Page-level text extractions
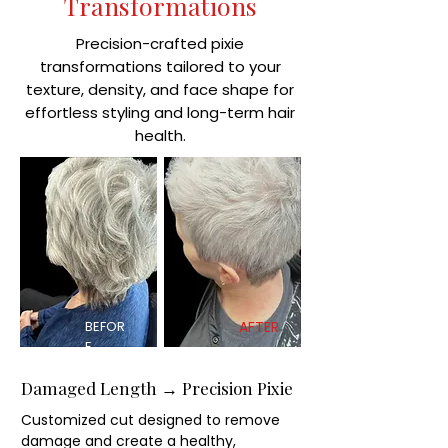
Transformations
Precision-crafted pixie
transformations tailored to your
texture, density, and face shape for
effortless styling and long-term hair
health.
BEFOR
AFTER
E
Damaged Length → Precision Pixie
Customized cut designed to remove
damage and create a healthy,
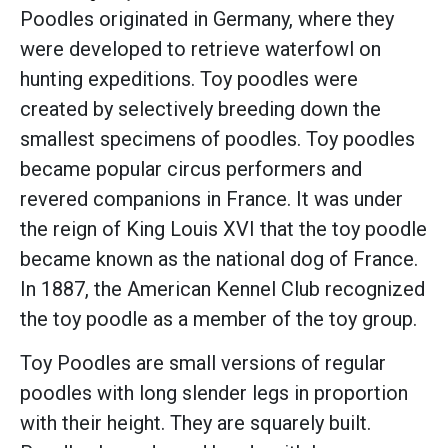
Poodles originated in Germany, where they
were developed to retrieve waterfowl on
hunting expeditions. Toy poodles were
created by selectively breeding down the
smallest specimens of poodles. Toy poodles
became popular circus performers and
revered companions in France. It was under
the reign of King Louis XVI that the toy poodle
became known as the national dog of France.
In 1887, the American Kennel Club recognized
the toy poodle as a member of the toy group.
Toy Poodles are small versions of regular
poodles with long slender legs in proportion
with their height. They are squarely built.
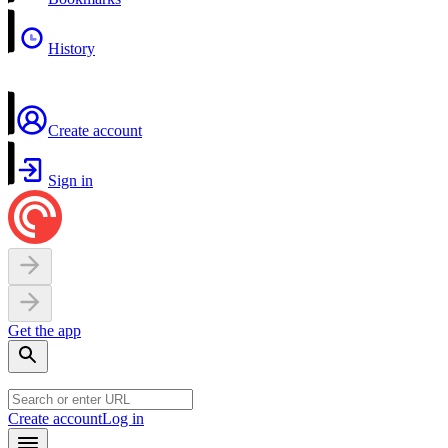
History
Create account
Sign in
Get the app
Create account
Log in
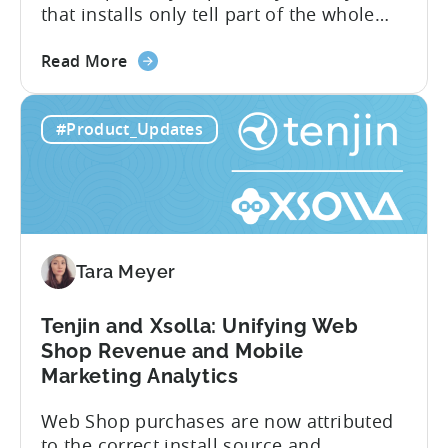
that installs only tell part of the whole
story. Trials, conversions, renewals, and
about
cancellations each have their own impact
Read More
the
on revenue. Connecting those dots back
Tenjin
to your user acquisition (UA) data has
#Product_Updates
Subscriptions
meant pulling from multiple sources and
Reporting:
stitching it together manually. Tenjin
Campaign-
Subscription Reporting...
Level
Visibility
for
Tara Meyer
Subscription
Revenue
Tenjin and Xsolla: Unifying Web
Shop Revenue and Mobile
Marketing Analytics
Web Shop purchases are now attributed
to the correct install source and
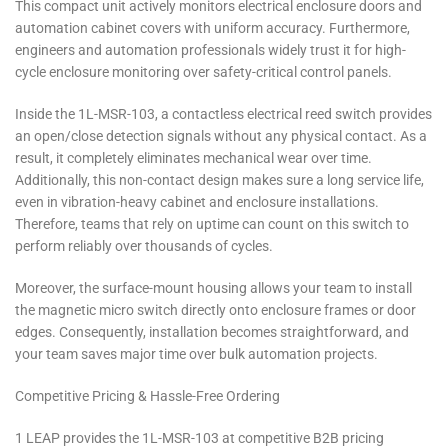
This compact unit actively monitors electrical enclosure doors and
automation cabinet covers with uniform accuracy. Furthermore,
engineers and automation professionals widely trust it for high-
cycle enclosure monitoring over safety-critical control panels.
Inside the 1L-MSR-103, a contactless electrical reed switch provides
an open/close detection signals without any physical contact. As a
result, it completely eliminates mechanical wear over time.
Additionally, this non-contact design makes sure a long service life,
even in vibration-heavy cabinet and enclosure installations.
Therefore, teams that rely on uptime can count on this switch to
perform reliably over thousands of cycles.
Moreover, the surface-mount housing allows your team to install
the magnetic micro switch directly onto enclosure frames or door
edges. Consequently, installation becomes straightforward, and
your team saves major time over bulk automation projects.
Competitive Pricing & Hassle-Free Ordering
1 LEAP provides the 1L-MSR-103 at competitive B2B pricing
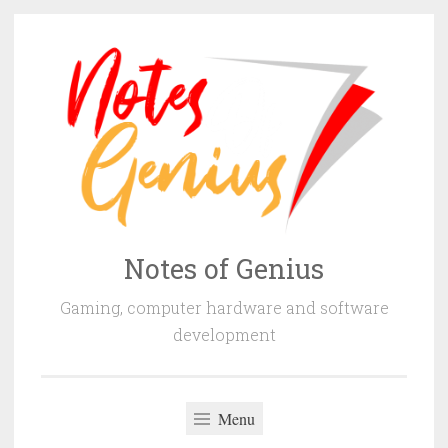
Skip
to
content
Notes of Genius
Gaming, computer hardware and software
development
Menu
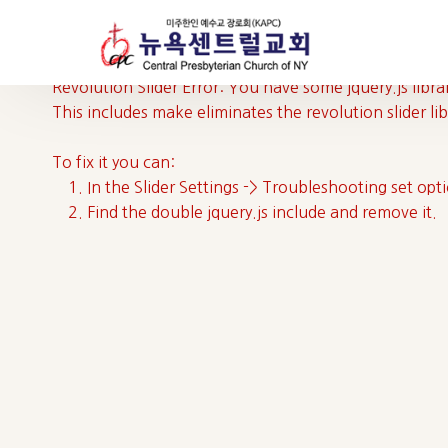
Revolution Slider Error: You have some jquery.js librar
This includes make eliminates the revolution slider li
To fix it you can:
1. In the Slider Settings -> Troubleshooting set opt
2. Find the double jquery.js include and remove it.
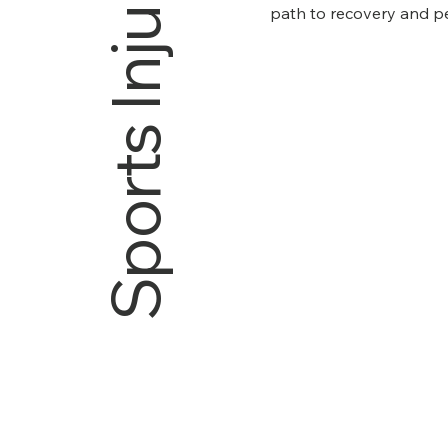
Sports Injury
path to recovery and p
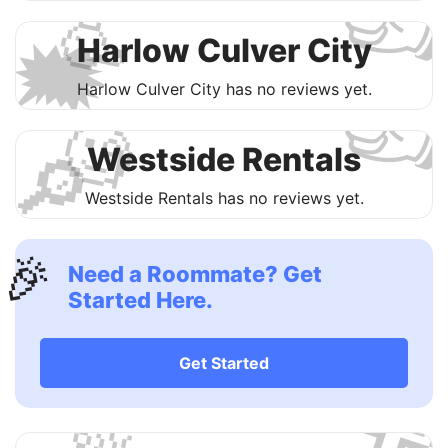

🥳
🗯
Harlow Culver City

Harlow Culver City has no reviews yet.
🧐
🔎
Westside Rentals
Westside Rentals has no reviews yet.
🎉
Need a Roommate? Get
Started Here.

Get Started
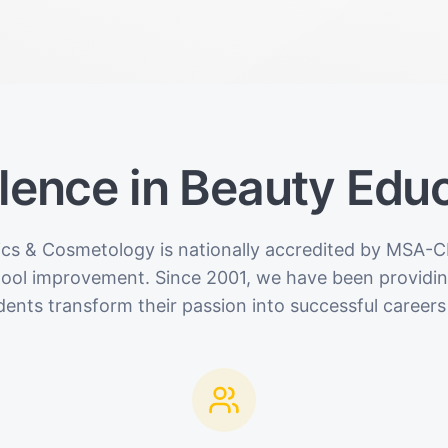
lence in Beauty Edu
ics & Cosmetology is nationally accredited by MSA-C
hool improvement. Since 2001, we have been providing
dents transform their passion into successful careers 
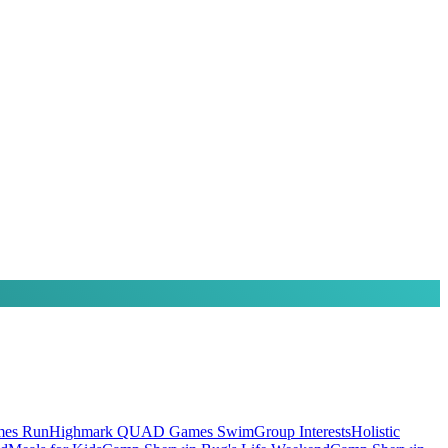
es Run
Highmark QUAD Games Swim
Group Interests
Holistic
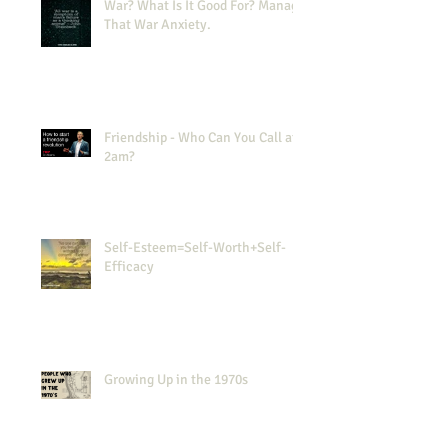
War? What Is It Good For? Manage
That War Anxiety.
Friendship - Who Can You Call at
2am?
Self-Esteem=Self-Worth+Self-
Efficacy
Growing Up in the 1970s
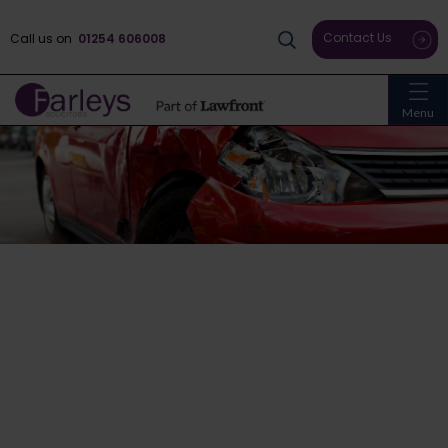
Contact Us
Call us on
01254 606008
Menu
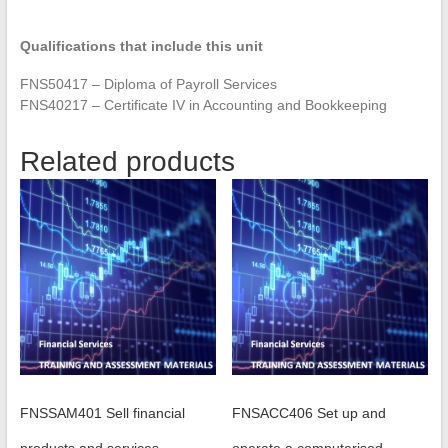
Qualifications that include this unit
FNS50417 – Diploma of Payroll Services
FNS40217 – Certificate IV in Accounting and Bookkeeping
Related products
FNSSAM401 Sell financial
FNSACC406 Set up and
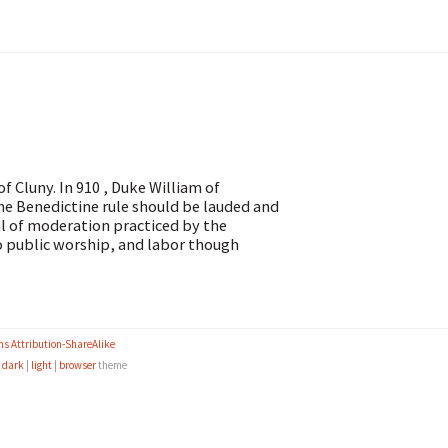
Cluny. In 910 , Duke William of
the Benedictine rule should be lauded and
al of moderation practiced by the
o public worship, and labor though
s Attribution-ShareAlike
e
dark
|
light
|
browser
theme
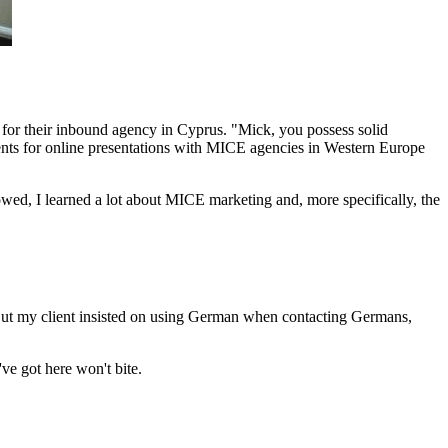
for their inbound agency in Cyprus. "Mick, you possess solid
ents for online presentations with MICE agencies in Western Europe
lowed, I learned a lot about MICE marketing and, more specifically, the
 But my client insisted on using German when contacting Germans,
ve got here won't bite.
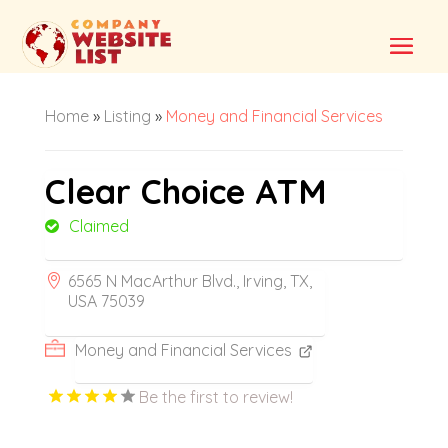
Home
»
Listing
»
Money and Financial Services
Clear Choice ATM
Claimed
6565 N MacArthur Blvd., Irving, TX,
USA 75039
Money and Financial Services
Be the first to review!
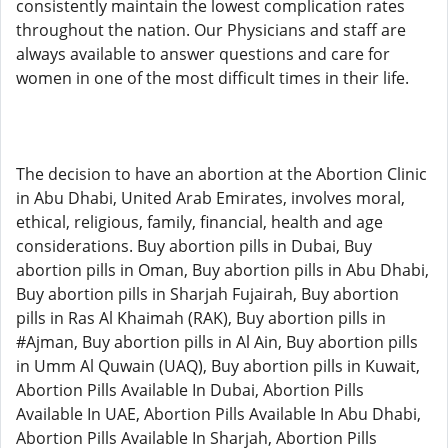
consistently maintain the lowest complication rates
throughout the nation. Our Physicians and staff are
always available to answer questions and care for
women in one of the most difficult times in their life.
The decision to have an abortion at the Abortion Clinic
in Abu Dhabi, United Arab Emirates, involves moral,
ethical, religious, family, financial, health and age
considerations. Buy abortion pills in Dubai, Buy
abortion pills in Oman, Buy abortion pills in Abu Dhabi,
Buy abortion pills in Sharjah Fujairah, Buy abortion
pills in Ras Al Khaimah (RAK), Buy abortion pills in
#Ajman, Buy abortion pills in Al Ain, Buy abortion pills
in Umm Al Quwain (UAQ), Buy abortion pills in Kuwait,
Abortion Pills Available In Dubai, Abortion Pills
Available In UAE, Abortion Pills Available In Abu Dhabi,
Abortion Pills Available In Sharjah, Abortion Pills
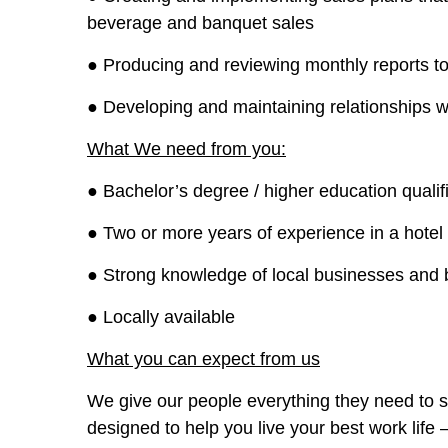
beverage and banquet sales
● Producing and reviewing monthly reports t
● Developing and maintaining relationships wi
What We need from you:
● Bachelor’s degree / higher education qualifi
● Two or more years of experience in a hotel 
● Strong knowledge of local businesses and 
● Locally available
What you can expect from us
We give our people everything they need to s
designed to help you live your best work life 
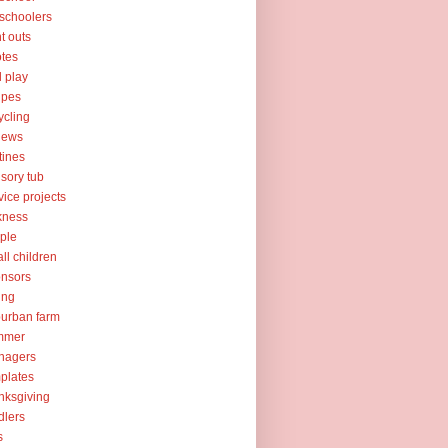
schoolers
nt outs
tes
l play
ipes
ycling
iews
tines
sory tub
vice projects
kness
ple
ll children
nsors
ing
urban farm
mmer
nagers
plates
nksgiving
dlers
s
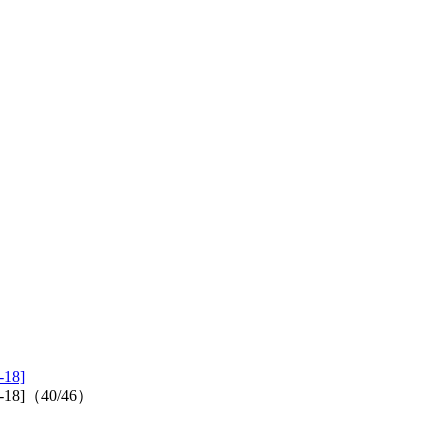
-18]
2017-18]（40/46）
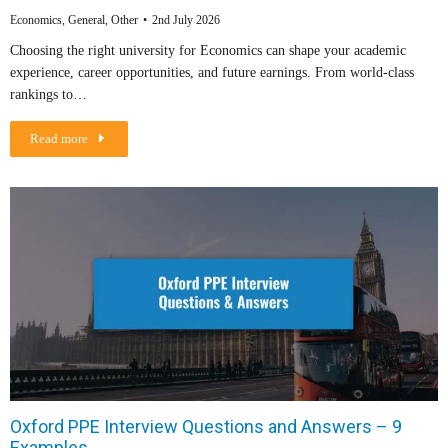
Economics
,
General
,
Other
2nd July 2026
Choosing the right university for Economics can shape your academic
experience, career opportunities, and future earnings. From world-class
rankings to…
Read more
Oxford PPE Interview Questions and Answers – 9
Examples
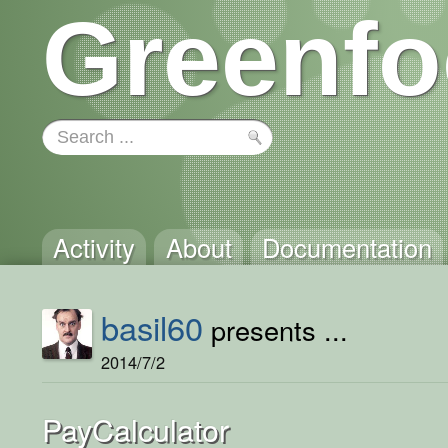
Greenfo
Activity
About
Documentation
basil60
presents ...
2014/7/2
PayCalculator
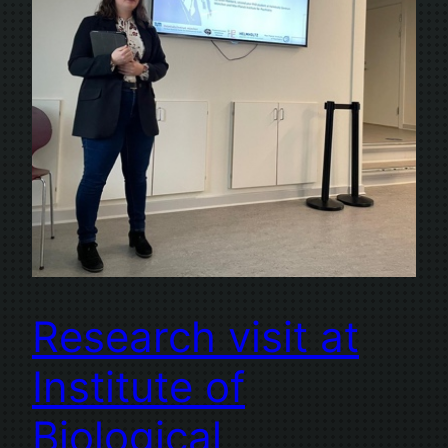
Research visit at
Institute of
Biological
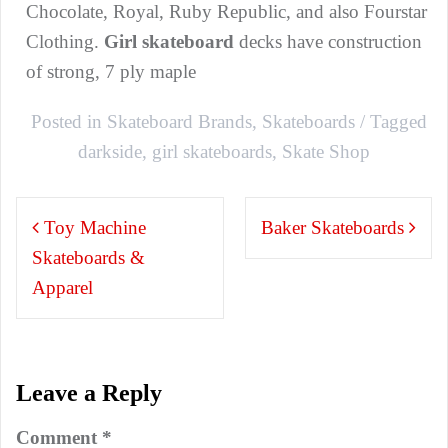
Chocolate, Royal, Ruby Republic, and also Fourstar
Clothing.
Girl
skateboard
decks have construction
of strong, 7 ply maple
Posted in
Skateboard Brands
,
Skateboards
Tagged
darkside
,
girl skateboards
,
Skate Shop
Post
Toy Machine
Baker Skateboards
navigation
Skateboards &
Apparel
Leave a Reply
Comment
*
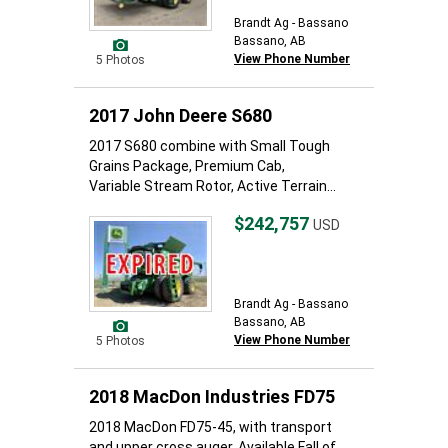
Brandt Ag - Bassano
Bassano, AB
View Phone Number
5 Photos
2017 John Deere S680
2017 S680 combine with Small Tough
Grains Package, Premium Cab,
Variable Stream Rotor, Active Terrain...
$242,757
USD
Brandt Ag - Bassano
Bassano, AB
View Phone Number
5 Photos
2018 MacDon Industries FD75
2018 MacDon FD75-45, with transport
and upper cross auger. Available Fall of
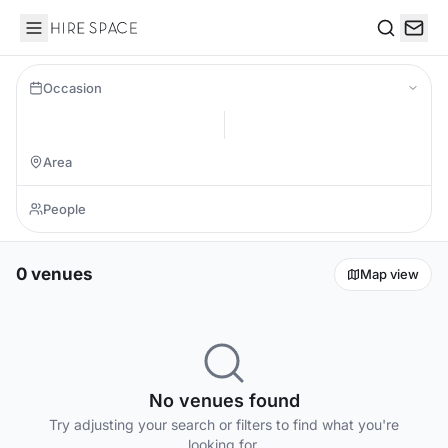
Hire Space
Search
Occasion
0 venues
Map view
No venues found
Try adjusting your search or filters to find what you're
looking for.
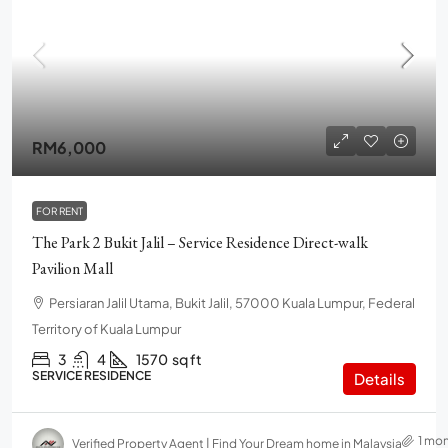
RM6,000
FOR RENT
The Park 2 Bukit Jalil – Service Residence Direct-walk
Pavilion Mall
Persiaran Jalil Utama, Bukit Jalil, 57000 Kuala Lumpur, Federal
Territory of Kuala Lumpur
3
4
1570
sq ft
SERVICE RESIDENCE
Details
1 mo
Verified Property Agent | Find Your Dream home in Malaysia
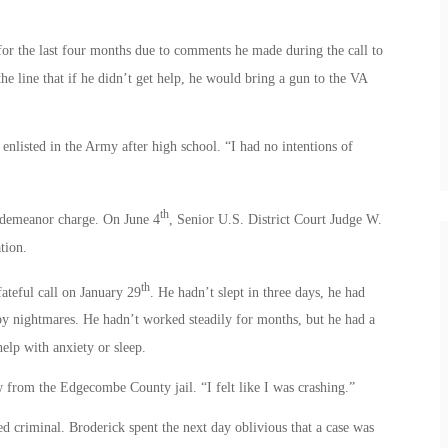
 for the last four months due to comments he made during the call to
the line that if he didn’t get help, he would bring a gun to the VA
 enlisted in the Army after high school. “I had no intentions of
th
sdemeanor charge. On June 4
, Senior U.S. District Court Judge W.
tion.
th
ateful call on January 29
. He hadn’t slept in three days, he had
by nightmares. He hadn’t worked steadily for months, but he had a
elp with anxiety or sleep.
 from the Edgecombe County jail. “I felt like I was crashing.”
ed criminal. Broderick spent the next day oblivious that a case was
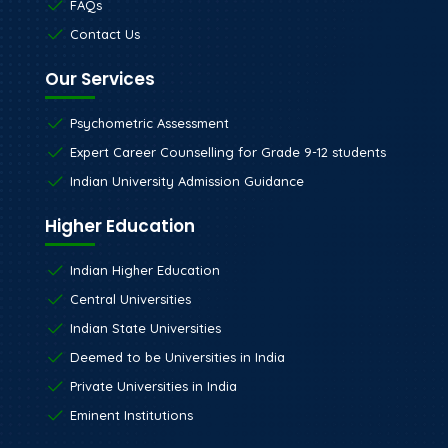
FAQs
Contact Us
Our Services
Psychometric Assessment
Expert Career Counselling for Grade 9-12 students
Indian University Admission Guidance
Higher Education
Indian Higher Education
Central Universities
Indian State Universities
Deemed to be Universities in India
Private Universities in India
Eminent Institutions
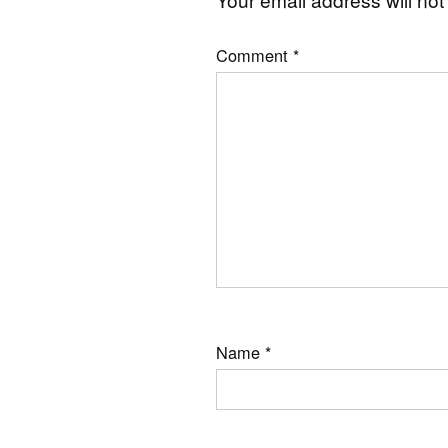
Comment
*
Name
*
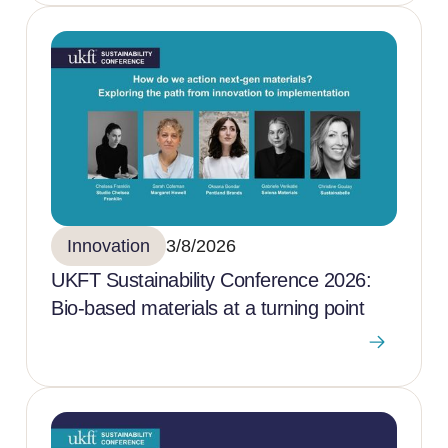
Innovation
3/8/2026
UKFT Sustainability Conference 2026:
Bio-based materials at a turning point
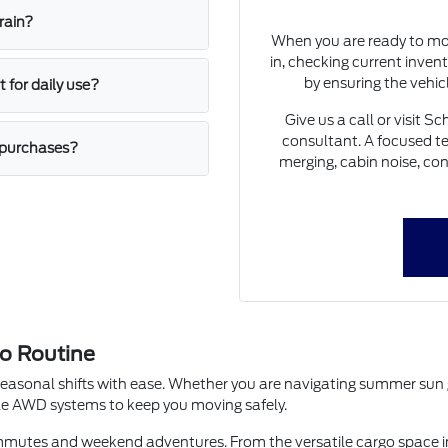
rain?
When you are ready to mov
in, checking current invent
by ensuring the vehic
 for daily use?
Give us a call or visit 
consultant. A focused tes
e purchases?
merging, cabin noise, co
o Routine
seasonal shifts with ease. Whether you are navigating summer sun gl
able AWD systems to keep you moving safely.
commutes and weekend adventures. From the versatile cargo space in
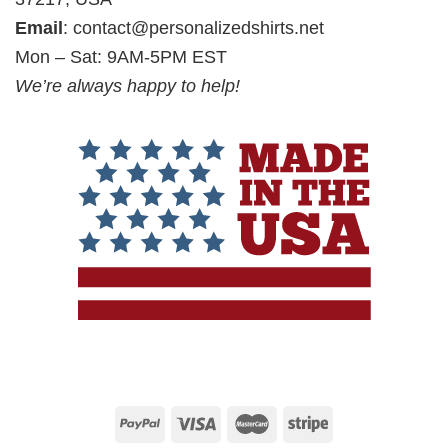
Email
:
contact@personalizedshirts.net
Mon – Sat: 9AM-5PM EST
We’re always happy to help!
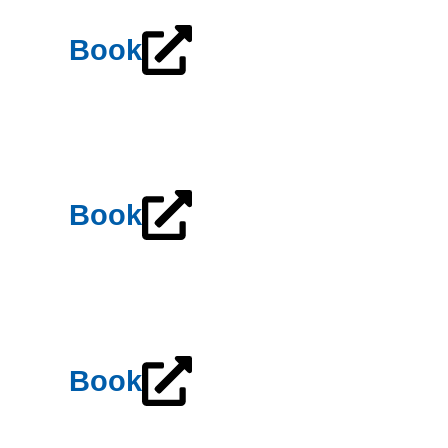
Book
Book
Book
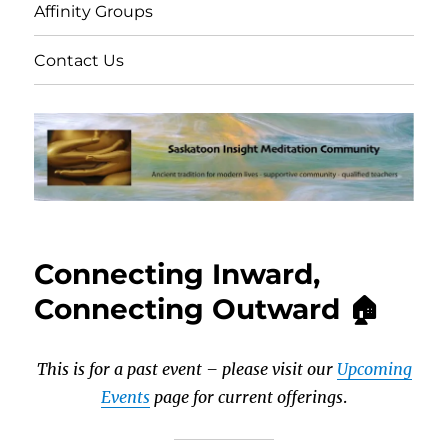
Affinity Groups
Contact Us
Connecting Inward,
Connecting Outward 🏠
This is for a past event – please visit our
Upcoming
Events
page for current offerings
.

REQUEST >> Taking the entries above, copy word for word the lines from the one with "transformations tailored to your" up to and including the one with "Marketing Analytics", without any picture.

WRITTEN SOLUTION >>
transformations tailored to your
texture, density, and face shape for
effortless styling and long-term hair
health.
BEFOR
AFTER
E
Damaged Length → Precision Pixie
Customized cut designed to remove
damage and create a healthy,
Poodles originated in Germany, where they
were developed to retrieve waterfowl on
hunting expeditions. Toy poodles were
created by selectively breeding down the
smallest specimens of poodles. Toy poodles
became popular circus performers and
revered companions in France. It was under
the reign of King Louis XVI that the toy poodle
became known as the national dog of France.
In 1887, the American Kennel Club recognized
the toy poodle as a member of the toy group.
Toy Poodles are small versions of regular
poodles with long slender legs in proportion
with their height. They are squarely built.
History
Create account
Sign in
Get the app
Create account
Log in
that installs only tell part of the whole
story. Trials, conversions, renewals, and
about
cancellations each have their own impact
Read More
the
on revenue. Connecting those dots back
Tenjin
to your user acquisition (UA) data has
#Product_Updates
Subscriptions
meant pulling from multiple sources and
Reporting:
stitching it together manually. Tenjin
Campaign-
Subscription Reporting...
Level
Visibility
for
Tara Meyer
Subscription
Revenue
Tenjin and Xsolla: Unifying Web
Shop Revenue and Mobile
Marketing Analytics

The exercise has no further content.